◆ DATA TO PROCESS
* begin *

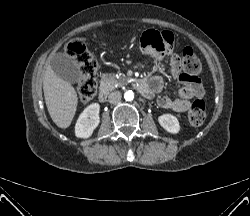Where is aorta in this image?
Segmentation results:
<instances>
[{"mask_svg": "<svg viewBox=\"0 0 250 216\" xmlns=\"http://www.w3.org/2000/svg\"><path fill=\"white\" fill-rule=\"evenodd\" d=\"M124 98H125L126 101H132L134 99L133 91H131V90L126 91L125 94H124Z\"/></svg>", "mask_w": 250, "mask_h": 216, "instance_id": "obj_1", "label": "aorta"}]
</instances>
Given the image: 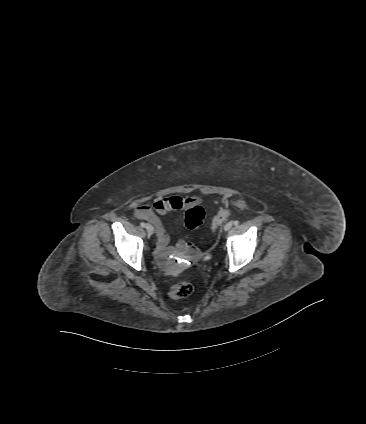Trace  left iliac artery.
Here are the masks:
<instances>
[{
	"mask_svg": "<svg viewBox=\"0 0 366 424\" xmlns=\"http://www.w3.org/2000/svg\"><path fill=\"white\" fill-rule=\"evenodd\" d=\"M233 224L237 226L239 224V221L236 220L233 222Z\"/></svg>",
	"mask_w": 366,
	"mask_h": 424,
	"instance_id": "obj_1",
	"label": "left iliac artery"
}]
</instances>
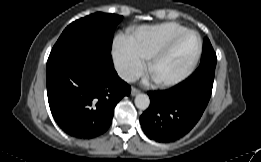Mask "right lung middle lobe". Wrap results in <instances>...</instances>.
I'll return each instance as SVG.
<instances>
[{
    "instance_id": "dd1d6c3e",
    "label": "right lung middle lobe",
    "mask_w": 261,
    "mask_h": 162,
    "mask_svg": "<svg viewBox=\"0 0 261 162\" xmlns=\"http://www.w3.org/2000/svg\"><path fill=\"white\" fill-rule=\"evenodd\" d=\"M122 16L94 13L71 23L63 31L53 49L80 43H93L111 50L114 30Z\"/></svg>"
}]
</instances>
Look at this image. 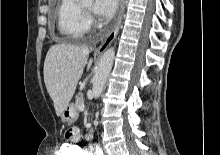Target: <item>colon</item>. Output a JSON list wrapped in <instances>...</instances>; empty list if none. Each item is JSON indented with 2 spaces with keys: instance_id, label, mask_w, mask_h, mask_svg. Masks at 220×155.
Returning <instances> with one entry per match:
<instances>
[{
  "instance_id": "5ec220e1",
  "label": "colon",
  "mask_w": 220,
  "mask_h": 155,
  "mask_svg": "<svg viewBox=\"0 0 220 155\" xmlns=\"http://www.w3.org/2000/svg\"><path fill=\"white\" fill-rule=\"evenodd\" d=\"M59 155H83L79 146H60Z\"/></svg>"
}]
</instances>
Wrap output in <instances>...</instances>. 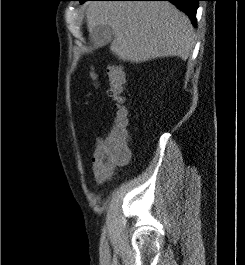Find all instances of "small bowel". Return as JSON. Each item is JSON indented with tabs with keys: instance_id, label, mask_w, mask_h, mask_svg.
<instances>
[{
	"instance_id": "c3829d8e",
	"label": "small bowel",
	"mask_w": 245,
	"mask_h": 265,
	"mask_svg": "<svg viewBox=\"0 0 245 265\" xmlns=\"http://www.w3.org/2000/svg\"><path fill=\"white\" fill-rule=\"evenodd\" d=\"M101 142H102L101 138L97 139L95 149L100 145ZM93 170H94V174H95L96 179L100 182H103L109 176V173H107L106 171H102V170L98 169L94 165V162H93Z\"/></svg>"
}]
</instances>
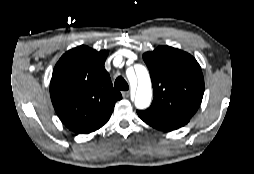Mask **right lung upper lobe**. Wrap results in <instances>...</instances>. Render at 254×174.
Listing matches in <instances>:
<instances>
[{
    "label": "right lung upper lobe",
    "mask_w": 254,
    "mask_h": 174,
    "mask_svg": "<svg viewBox=\"0 0 254 174\" xmlns=\"http://www.w3.org/2000/svg\"><path fill=\"white\" fill-rule=\"evenodd\" d=\"M108 51L78 46L57 62L50 96L61 121L71 131L87 133L109 120L115 102L122 99L113 88L104 63Z\"/></svg>",
    "instance_id": "1"
}]
</instances>
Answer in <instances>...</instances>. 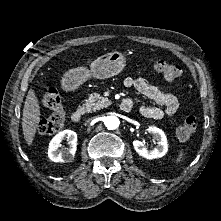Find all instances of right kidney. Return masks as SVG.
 Segmentation results:
<instances>
[{
    "mask_svg": "<svg viewBox=\"0 0 221 221\" xmlns=\"http://www.w3.org/2000/svg\"><path fill=\"white\" fill-rule=\"evenodd\" d=\"M67 139L69 148L59 149L61 142ZM77 147V134L72 130H63L56 134L49 143L48 157L54 162H71Z\"/></svg>",
    "mask_w": 221,
    "mask_h": 221,
    "instance_id": "obj_1",
    "label": "right kidney"
}]
</instances>
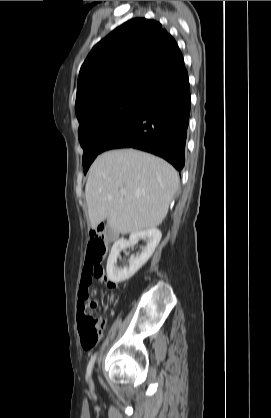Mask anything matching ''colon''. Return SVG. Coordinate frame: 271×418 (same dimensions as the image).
Listing matches in <instances>:
<instances>
[{"mask_svg":"<svg viewBox=\"0 0 271 418\" xmlns=\"http://www.w3.org/2000/svg\"><path fill=\"white\" fill-rule=\"evenodd\" d=\"M107 238L103 226L90 233V240L86 252V283L91 285L94 279H104V270L101 266L107 251ZM89 285V286H90ZM89 288V287H88ZM88 288L83 293V300L88 301ZM79 334L82 347L86 350L93 348L98 342L100 333L105 327V320L96 318L88 309H83L78 314Z\"/></svg>","mask_w":271,"mask_h":418,"instance_id":"1","label":"colon"}]
</instances>
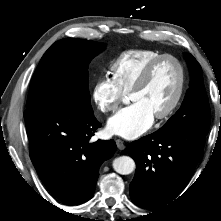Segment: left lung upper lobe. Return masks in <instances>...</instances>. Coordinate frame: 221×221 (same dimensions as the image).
Masks as SVG:
<instances>
[{"label": "left lung upper lobe", "instance_id": "obj_1", "mask_svg": "<svg viewBox=\"0 0 221 221\" xmlns=\"http://www.w3.org/2000/svg\"><path fill=\"white\" fill-rule=\"evenodd\" d=\"M187 62L191 70L190 88L180 109L158 132L197 131L208 133L210 108L203 83L202 69L191 54L187 55Z\"/></svg>", "mask_w": 221, "mask_h": 221}]
</instances>
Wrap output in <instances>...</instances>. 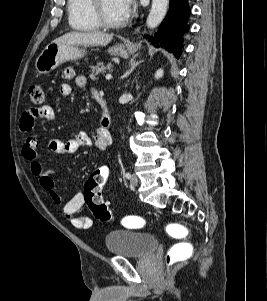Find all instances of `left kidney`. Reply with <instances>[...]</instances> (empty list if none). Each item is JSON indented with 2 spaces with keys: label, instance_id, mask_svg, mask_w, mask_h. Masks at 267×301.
Returning <instances> with one entry per match:
<instances>
[{
  "label": "left kidney",
  "instance_id": "obj_1",
  "mask_svg": "<svg viewBox=\"0 0 267 301\" xmlns=\"http://www.w3.org/2000/svg\"><path fill=\"white\" fill-rule=\"evenodd\" d=\"M163 76V70L162 69H159L157 70L156 74H155V78L156 79H159Z\"/></svg>",
  "mask_w": 267,
  "mask_h": 301
}]
</instances>
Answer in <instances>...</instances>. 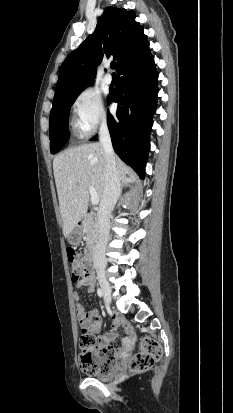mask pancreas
Here are the masks:
<instances>
[{"mask_svg":"<svg viewBox=\"0 0 233 413\" xmlns=\"http://www.w3.org/2000/svg\"><path fill=\"white\" fill-rule=\"evenodd\" d=\"M82 228L87 238V244H94L98 237V224L93 216H87L83 220Z\"/></svg>","mask_w":233,"mask_h":413,"instance_id":"pancreas-1","label":"pancreas"}]
</instances>
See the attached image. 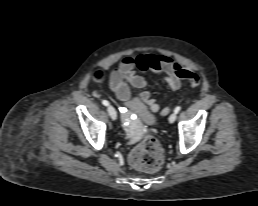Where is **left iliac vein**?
I'll return each instance as SVG.
<instances>
[{"mask_svg":"<svg viewBox=\"0 0 258 206\" xmlns=\"http://www.w3.org/2000/svg\"><path fill=\"white\" fill-rule=\"evenodd\" d=\"M177 118V114L174 112L169 116V122L173 123Z\"/></svg>","mask_w":258,"mask_h":206,"instance_id":"1","label":"left iliac vein"}]
</instances>
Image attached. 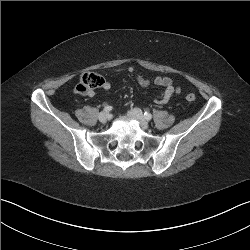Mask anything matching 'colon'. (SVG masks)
<instances>
[{
    "instance_id": "obj_1",
    "label": "colon",
    "mask_w": 250,
    "mask_h": 250,
    "mask_svg": "<svg viewBox=\"0 0 250 250\" xmlns=\"http://www.w3.org/2000/svg\"><path fill=\"white\" fill-rule=\"evenodd\" d=\"M103 84V78L93 72H87L81 75L78 84L75 87V91L79 94H86L89 91H92ZM196 97L194 94H188L186 96V101L194 102Z\"/></svg>"
}]
</instances>
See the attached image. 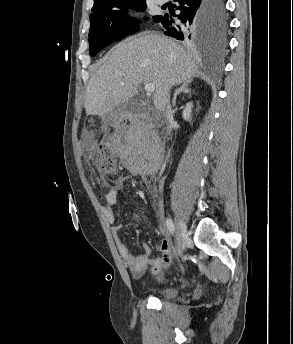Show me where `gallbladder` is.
<instances>
[{
  "label": "gallbladder",
  "mask_w": 293,
  "mask_h": 344,
  "mask_svg": "<svg viewBox=\"0 0 293 344\" xmlns=\"http://www.w3.org/2000/svg\"><path fill=\"white\" fill-rule=\"evenodd\" d=\"M122 109L133 111V112L137 111V109L135 107H132V106H126V107H123Z\"/></svg>",
  "instance_id": "bac80fb5"
}]
</instances>
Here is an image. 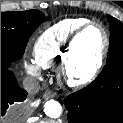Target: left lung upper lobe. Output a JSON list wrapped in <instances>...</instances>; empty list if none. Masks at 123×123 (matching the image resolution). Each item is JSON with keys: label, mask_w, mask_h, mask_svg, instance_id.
<instances>
[{"label": "left lung upper lobe", "mask_w": 123, "mask_h": 123, "mask_svg": "<svg viewBox=\"0 0 123 123\" xmlns=\"http://www.w3.org/2000/svg\"><path fill=\"white\" fill-rule=\"evenodd\" d=\"M107 18L110 24V45L107 63L100 75L109 80L123 73V23L110 15Z\"/></svg>", "instance_id": "left-lung-upper-lobe-1"}]
</instances>
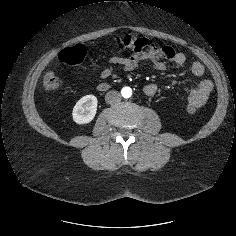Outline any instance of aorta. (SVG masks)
<instances>
[{"label": "aorta", "instance_id": "762f6f07", "mask_svg": "<svg viewBox=\"0 0 236 236\" xmlns=\"http://www.w3.org/2000/svg\"><path fill=\"white\" fill-rule=\"evenodd\" d=\"M121 94L124 98H129L132 95V89L130 87H123Z\"/></svg>", "mask_w": 236, "mask_h": 236}]
</instances>
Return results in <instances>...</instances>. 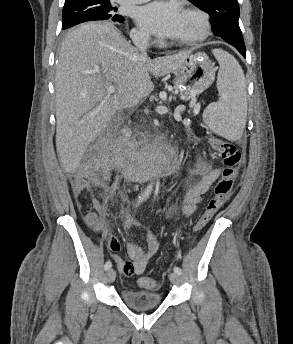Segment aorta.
<instances>
[{"instance_id":"obj_1","label":"aorta","mask_w":293,"mask_h":344,"mask_svg":"<svg viewBox=\"0 0 293 344\" xmlns=\"http://www.w3.org/2000/svg\"><path fill=\"white\" fill-rule=\"evenodd\" d=\"M153 184L154 183H149L148 186L146 187V189H145V194L146 195H150L151 194V192L153 190Z\"/></svg>"}]
</instances>
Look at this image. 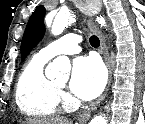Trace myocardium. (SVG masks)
<instances>
[{
	"mask_svg": "<svg viewBox=\"0 0 145 124\" xmlns=\"http://www.w3.org/2000/svg\"><path fill=\"white\" fill-rule=\"evenodd\" d=\"M52 84L54 85L56 91H57L59 94L63 91L64 86H61V85H59V84H57L56 82H53V81H52Z\"/></svg>",
	"mask_w": 145,
	"mask_h": 124,
	"instance_id": "f54148a6",
	"label": "myocardium"
}]
</instances>
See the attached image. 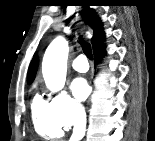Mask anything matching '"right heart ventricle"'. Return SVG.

* end *

◆ EXERCISE REQUIREMENTS
Put the stretch of lines from the one containing "Segment: left lung" through the one containing "62L191 70L190 88L180" into a JSON list of strings, with one string per line and blank lines skipped. Leave the pictures out of the answer.

◆ TASK SOLUTION
[
  "Segment: left lung upper lobe. Return masks in <instances>...</instances>. Coordinate frame: 221×221 (same dimensions as the image).",
  "Masks as SVG:",
  "<instances>",
  "[{\"label\": \"left lung upper lobe\", \"instance_id\": \"obj_1\", \"mask_svg\": \"<svg viewBox=\\\"0 0 221 221\\\" xmlns=\\\"http://www.w3.org/2000/svg\\\"><path fill=\\\"white\\\" fill-rule=\\\"evenodd\\\" d=\\\"M187 62L191 70L190 88L180 109L158 132L197 131L208 133L210 108L203 83L202 69L191 54L187 55Z\\\"/></svg>\", \"mask_w\": 221, \"mask_h\": 221}]"
]